## [WHAT TO WORK ON]
Identify each line below containing the string "span" and copy it.

Front-end code edit data
⟨

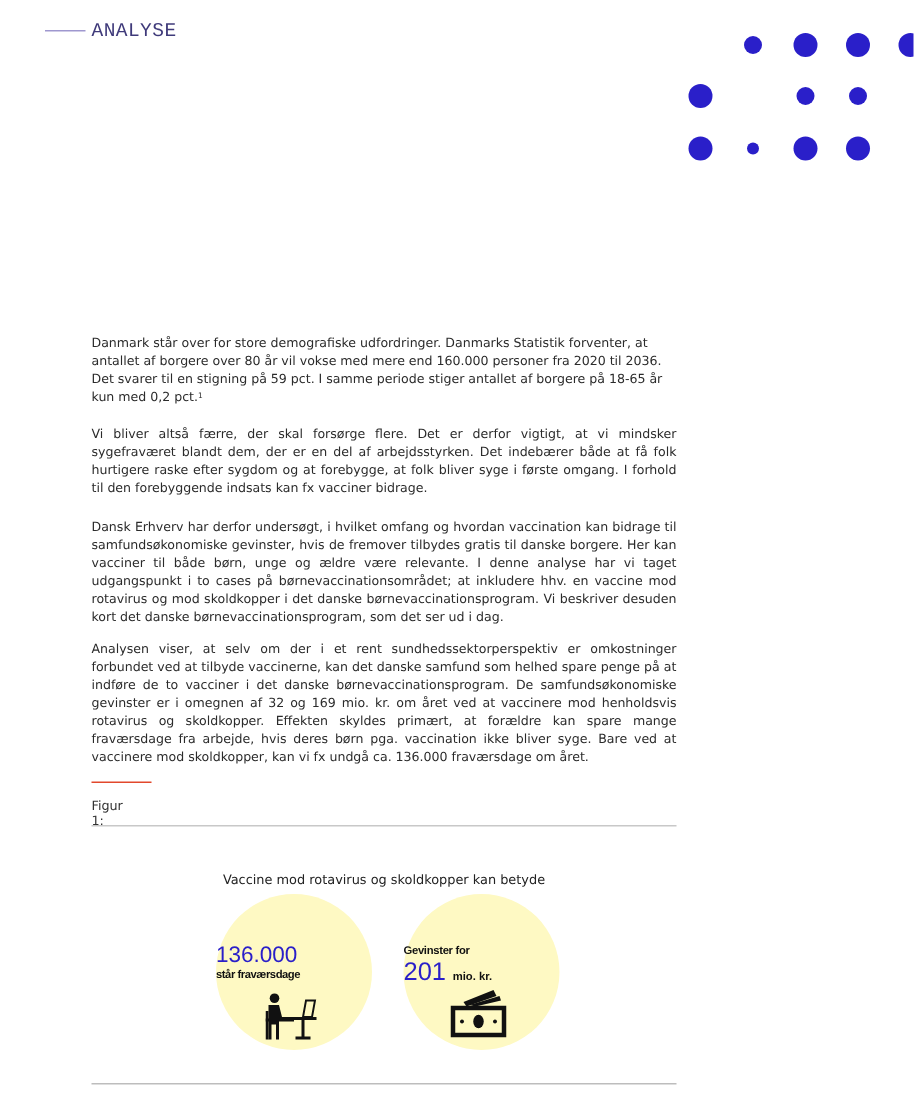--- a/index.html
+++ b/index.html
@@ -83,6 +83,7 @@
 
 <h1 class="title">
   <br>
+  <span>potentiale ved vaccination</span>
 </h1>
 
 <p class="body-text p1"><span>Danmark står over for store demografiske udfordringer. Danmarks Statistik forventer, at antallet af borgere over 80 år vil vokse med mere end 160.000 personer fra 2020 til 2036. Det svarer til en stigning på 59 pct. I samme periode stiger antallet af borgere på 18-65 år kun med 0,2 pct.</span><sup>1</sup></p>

⟩

## [OUTPUT BELOW]
+  <span>potentiale ved vaccination</span>
 <p class="body-text p1"><span>Danmark står over for store demografiske udfordringer. Danmarks Statistik forventer, at antallet af borgere over 80 år vil vokse med mere end 160.000 personer fra 2020 til 2036. Det svarer til en stigning på 59 pct. I samme periode stiger antallet af borgere på 18-65 år kun med 0,2 pct.</span><sup>1</sup></p>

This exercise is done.